PALERMO. È stato considerato, per anni, un pericolo per l’uomo.

Lui è il «temibile» Gongilo, meglio conosciuto dai siciliani come «Tiro» o anche «Tira ciautu», una specie, come spiegano gli zoologi, del tutto innocua, ma importantissima per gli ecosistemi.

«Si tratta di un piccolo rettile che si nutre di invertebrati – spiega Gabriele Giacalone, zoologo della Cooperativa Silene -. Le sue abitudini sono elusive, ma ricopre un ruolo fondamentale negli ecosistemi poiché rappresenta un importante anello della catena alimentare, che funge sia da predatore che da preda.

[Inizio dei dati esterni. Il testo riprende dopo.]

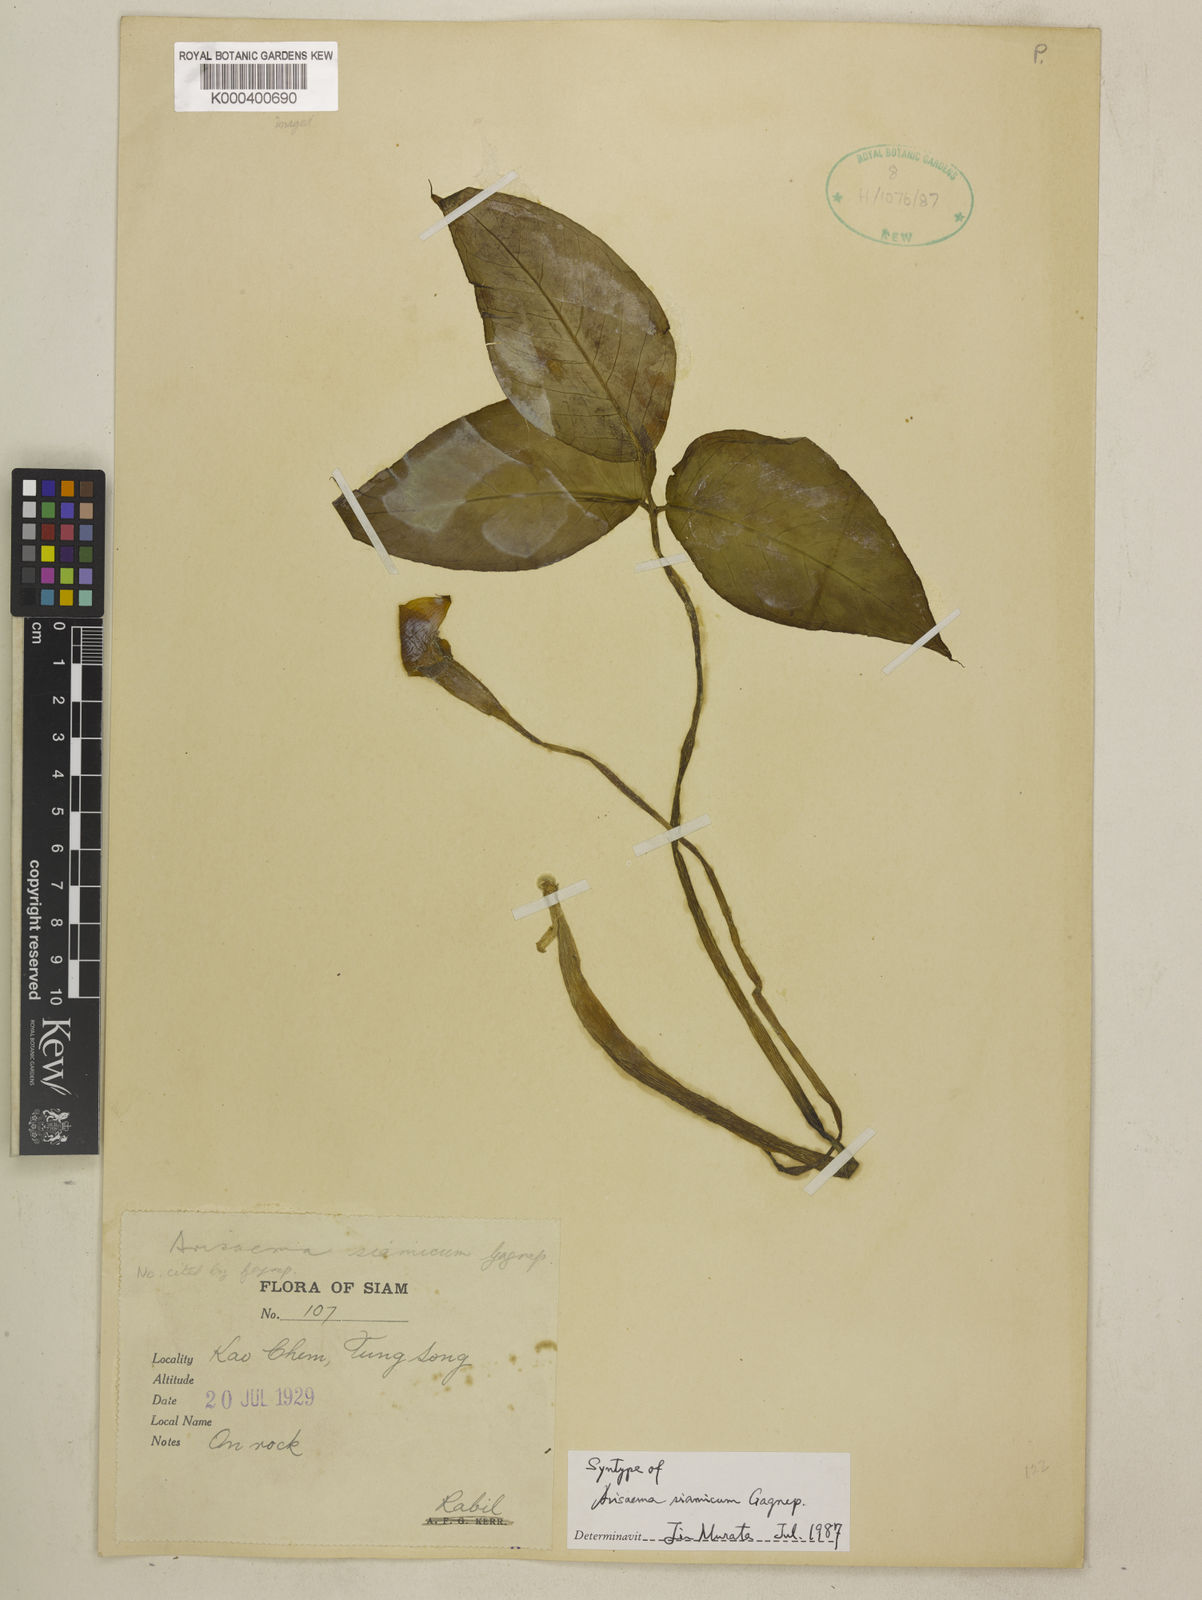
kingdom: Plantae
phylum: Tracheophyta
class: Liliopsida
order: Alismatales
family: Araceae
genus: Arisaema
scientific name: Arisaema siamicum
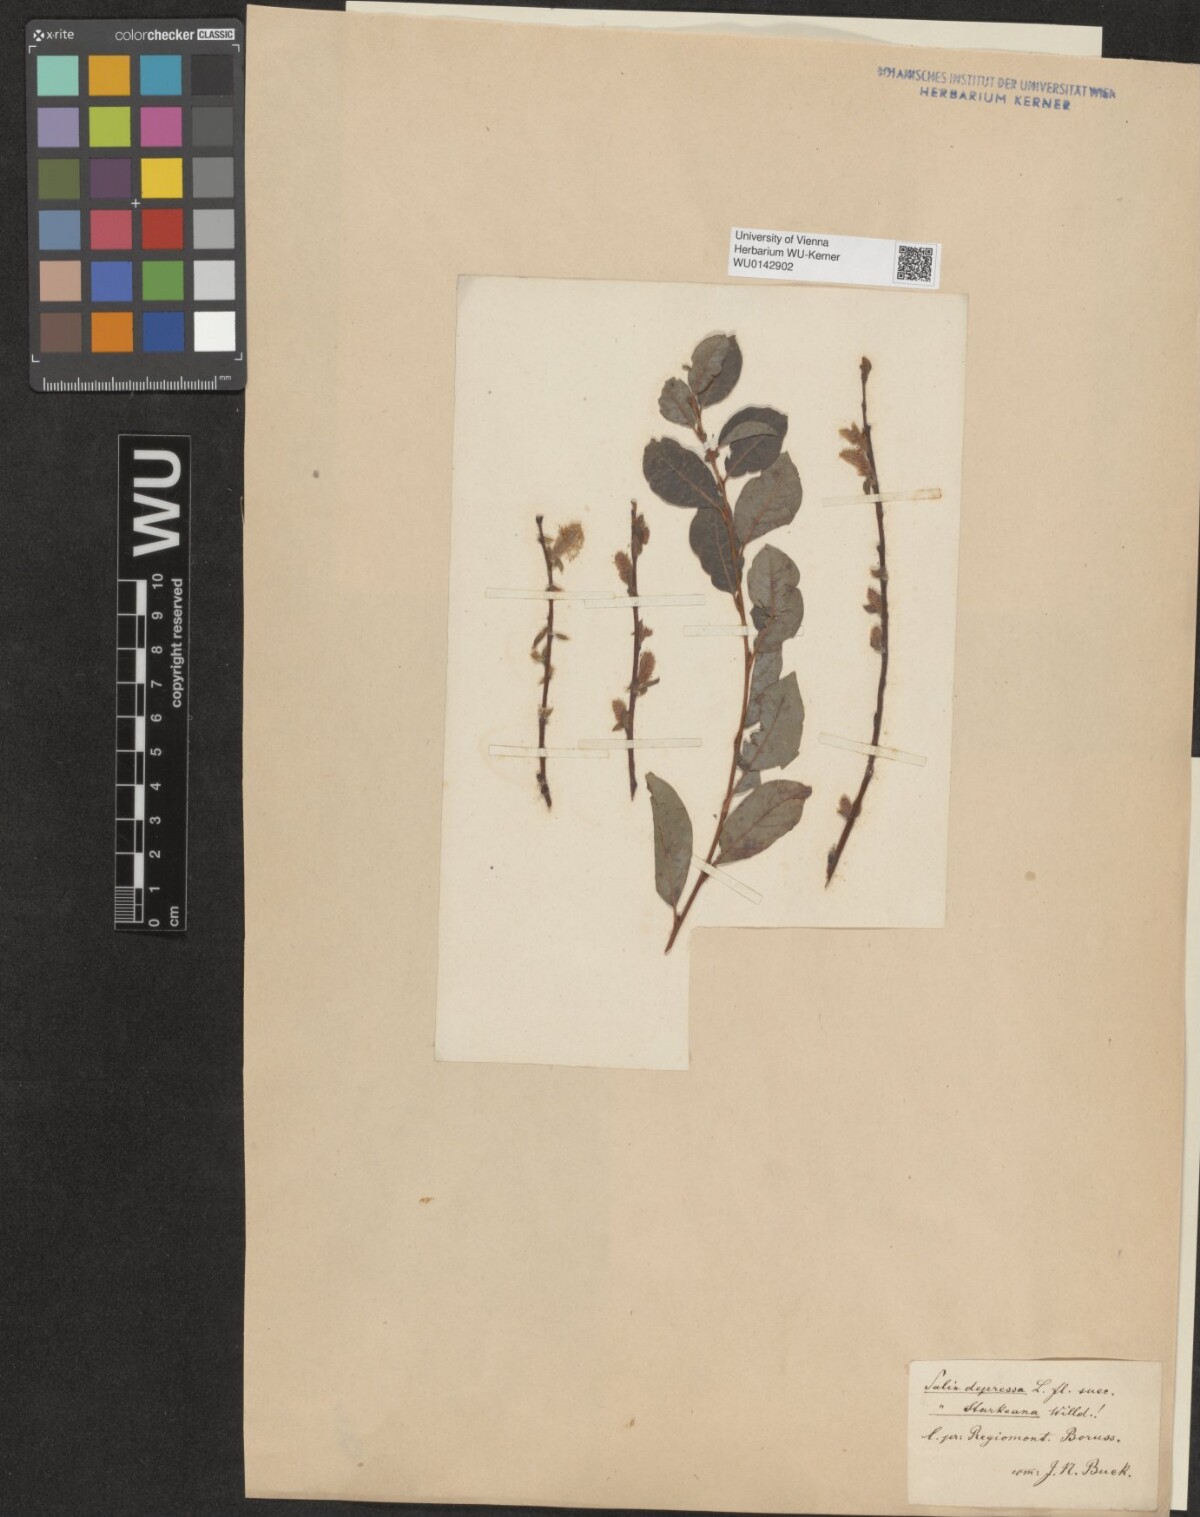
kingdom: Plantae
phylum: Tracheophyta
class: Magnoliopsida
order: Malpighiales
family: Salicaceae
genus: Salix
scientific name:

Inoltre, il Gongilo, come anche altre specie di rettili, favorisce la dispersione di alcune piante come il fico d’India. Nelle zone ad elevata aridità, infatti, durante la stagione secca, questo piccolo rettile si nutre anche dei frutti delle piante succulente, come appunto il fico d’India, che risultano essere un’importante fonte di approvvigionamento idrico. L’ingestione e la successiva espulsione dei semi, attraverso le feci, fa sì che queste piante vengano disperse nel territorio aumentando, così, le loro capacità di colonizzazione. Questo meccanismo di dispersione dei semi ad opera dei nostri piccoli sauri è noto come saurocoria».

Predilige terreni sabbiosi e spesso lo si trova sotto pietre, cataste di legname o altri rifugi. Sebbene vi sia la credenza popolare che si tratti di una specie pericolosa o nociva per l’uomo, gli esperti assicurano che è tutto frutto di una fervida immaginazione. La specie, infatti, è molto timida e innocua.

A minacciare la sua tranquilla esistenza sono la frammentazione degli habitat, l’uso di pesticidi e sostanze chimiche in agricoltura, e l’uccisione da parte del gatto domestico.

«Probabilmente questa specie è arrivata in Sicilia dal Nord Africa – prosegue Giacalone – come “clandestino” in carichi di merci. La sua diffusione in Italia, oltre che la Sicilia, comprende anche la Sardegna e altre piccole isole». Il Gongilo, appartenente alla famiglia degli Scincidi, da adulto può raggiungere i 30 cm di lunghezza ma solitamente mantiene dimensioni più ridotte. È dotato di una testa piccola e un corpo cilindrico. Le zampe, estremamente ridotte, sono poco usate e, di solito si muove, serpeggiando.

«Nonostante sia un rettile, le femmine di queste specie danno alla luce dai tre ai dieci piccoli vivi. Sebbene la sua dieta non sia, del tutto, nota, sappiamo che preda vari artropodi, chiocciole ed altri invertebrati. È diurno e, se spaventato, scappa via tra le piante. Dove il clima lo impone, questa specie trascorre il letargo in appositi rifugi», conclude lo zoologo della Cooperativa Silene.

Un altro rettile leggendario, sull’Isola, è il Saettone occhi rossi, noto anche come colubro d’Esculapio. La fantasia popolare attribuisce a questi serpenti delle doti particolari. Secondo antichi racconti infatti questa specie sarebbe in grado di succhiate il latte dalle mammelle delle vacche, attorcigliandosi alle loro zampe posteriori. A causa di questa sua presunta abitudine viene chiamato in siciliano «Impasturavacche»: «Ovviamente nulla di tutto ciò è vero –conclude Giacalone – in quanto è anatomicamente impossibile che un serpente possa compiere un’azione del genere. Probabilmente, dato che la dieta di questo serpente include anche ratti e topi, ne fa un assiduo frequentatore di stalle e granai».